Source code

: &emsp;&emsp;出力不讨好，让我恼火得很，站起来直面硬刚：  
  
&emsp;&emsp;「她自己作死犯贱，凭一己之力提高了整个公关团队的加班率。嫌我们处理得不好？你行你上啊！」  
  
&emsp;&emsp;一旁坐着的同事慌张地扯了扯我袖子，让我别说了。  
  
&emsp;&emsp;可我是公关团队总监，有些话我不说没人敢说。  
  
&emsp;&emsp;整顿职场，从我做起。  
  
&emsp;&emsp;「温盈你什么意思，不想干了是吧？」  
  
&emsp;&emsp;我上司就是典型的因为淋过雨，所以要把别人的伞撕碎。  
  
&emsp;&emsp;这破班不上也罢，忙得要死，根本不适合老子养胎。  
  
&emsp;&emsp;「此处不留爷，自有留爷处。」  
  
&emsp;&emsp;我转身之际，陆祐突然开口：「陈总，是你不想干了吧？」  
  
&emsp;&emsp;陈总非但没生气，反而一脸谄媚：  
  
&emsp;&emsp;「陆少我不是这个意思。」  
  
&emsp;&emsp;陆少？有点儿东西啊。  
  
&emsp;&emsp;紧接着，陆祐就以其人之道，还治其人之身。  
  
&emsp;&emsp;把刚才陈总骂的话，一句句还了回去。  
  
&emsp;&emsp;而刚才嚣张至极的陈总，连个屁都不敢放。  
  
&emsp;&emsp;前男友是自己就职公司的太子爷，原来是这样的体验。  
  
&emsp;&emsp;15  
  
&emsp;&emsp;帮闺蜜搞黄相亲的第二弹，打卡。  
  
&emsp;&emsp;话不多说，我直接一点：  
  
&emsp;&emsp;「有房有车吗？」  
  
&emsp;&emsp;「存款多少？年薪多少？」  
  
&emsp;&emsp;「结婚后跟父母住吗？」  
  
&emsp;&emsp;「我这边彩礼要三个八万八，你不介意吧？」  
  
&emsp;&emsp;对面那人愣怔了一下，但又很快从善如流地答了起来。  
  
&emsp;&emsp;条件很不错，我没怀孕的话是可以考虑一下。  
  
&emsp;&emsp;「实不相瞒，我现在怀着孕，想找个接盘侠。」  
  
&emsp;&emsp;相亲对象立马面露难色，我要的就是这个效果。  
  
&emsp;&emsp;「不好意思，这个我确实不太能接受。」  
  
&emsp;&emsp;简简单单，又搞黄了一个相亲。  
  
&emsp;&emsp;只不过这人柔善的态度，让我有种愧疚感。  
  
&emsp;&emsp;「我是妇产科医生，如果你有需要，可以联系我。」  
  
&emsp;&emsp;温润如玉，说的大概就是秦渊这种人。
· · · ·
# What you are asked to do
The complete material must be repeated exactly.

# Solution to this exercise
Source code

: &emsp;&emsp;出力不讨好，让我恼火得很，站起来直面硬刚：  
  
&emsp;&emsp;「她自己作死犯贱，凭一己之力提高了整个公关团队的加班率。嫌我们处理得不好？你行你上啊！」  
  
&emsp;&emsp;一旁坐着的同事慌张地扯了扯我袖子，让我别说了。  
  
&emsp;&emsp;可我是公关团队总监，有些话我不说没人敢说。  
  
&emsp;&emsp;整顿职场，从我做起。  
  
&emsp;&emsp;「温盈你什么意思，不想干了是吧？」  
  
&emsp;&emsp;我上司就是典型的因为淋过雨，所以要把别人的伞撕碎。  
  
&emsp;&emsp;这破班不上也罢，忙得要死，根本不适合老子养胎。  
  
&emsp;&emsp;「此处不留爷，自有留爷处。」  
  
&emsp;&emsp;我转身之际，陆祐突然开口：「陈总，是你不想干了吧？」  
  
&emsp;&emsp;陈总非但没生气，反而一脸谄媚：  
  
&emsp;&emsp;「陆少我不是这个意思。」  
  
&emsp;&emsp;陆少？有点儿东西啊。  
  
&emsp;&emsp;紧接着，陆祐就以其人之道，还治其人之身。  
  
&emsp;&emsp;把刚才陈总骂的话，一句句还了回去。  
  
&emsp;&emsp;而刚才嚣张至极的陈总，连个屁都不敢放。  
  
&emsp;&emsp;前男友是自己就职公司的太子爷，原来是这样的体验。  
  
&emsp;&emsp;15  
  
&emsp;&emsp;帮闺蜜搞黄相亲的第二弹，打卡。  
  
&emsp;&emsp;话不多说，我直接一点：  
  
&emsp;&emsp;「有房有车吗？」  
  
&emsp;&emsp;「存款多少？年薪多少？」  
  
&emsp;&emsp;「结婚后跟父母住吗？」  
  
&emsp;&emsp;「我这边彩礼要三个八万八，你不介意吧？」  
  
&emsp;&emsp;对面那人愣怔了一下，但又很快从善如流地答了起来。  
  
&emsp;&emsp;条件很不错，我没怀孕的话是可以考虑一下。  
  
&emsp;&emsp;「实不相瞒，我现在怀着孕，想找个接盘侠。」  
  
&emsp;&emsp;相亲对象立马面露难色，我要的就是这个效果。  
  
&emsp;&emsp;「不好意思，这个我确实不太能接受。」  
  
&emsp;&emsp;简简单单，又搞黄了一个相亲。  
  
&emsp;&emsp;只不过这人柔善的态度，让我有种愧疚感。  
  
&emsp;&emsp;「我是妇产科医生，如果你有需要，可以联系我。」  
  
&emsp;&emsp;温润如玉，说的大概就是秦渊这种人。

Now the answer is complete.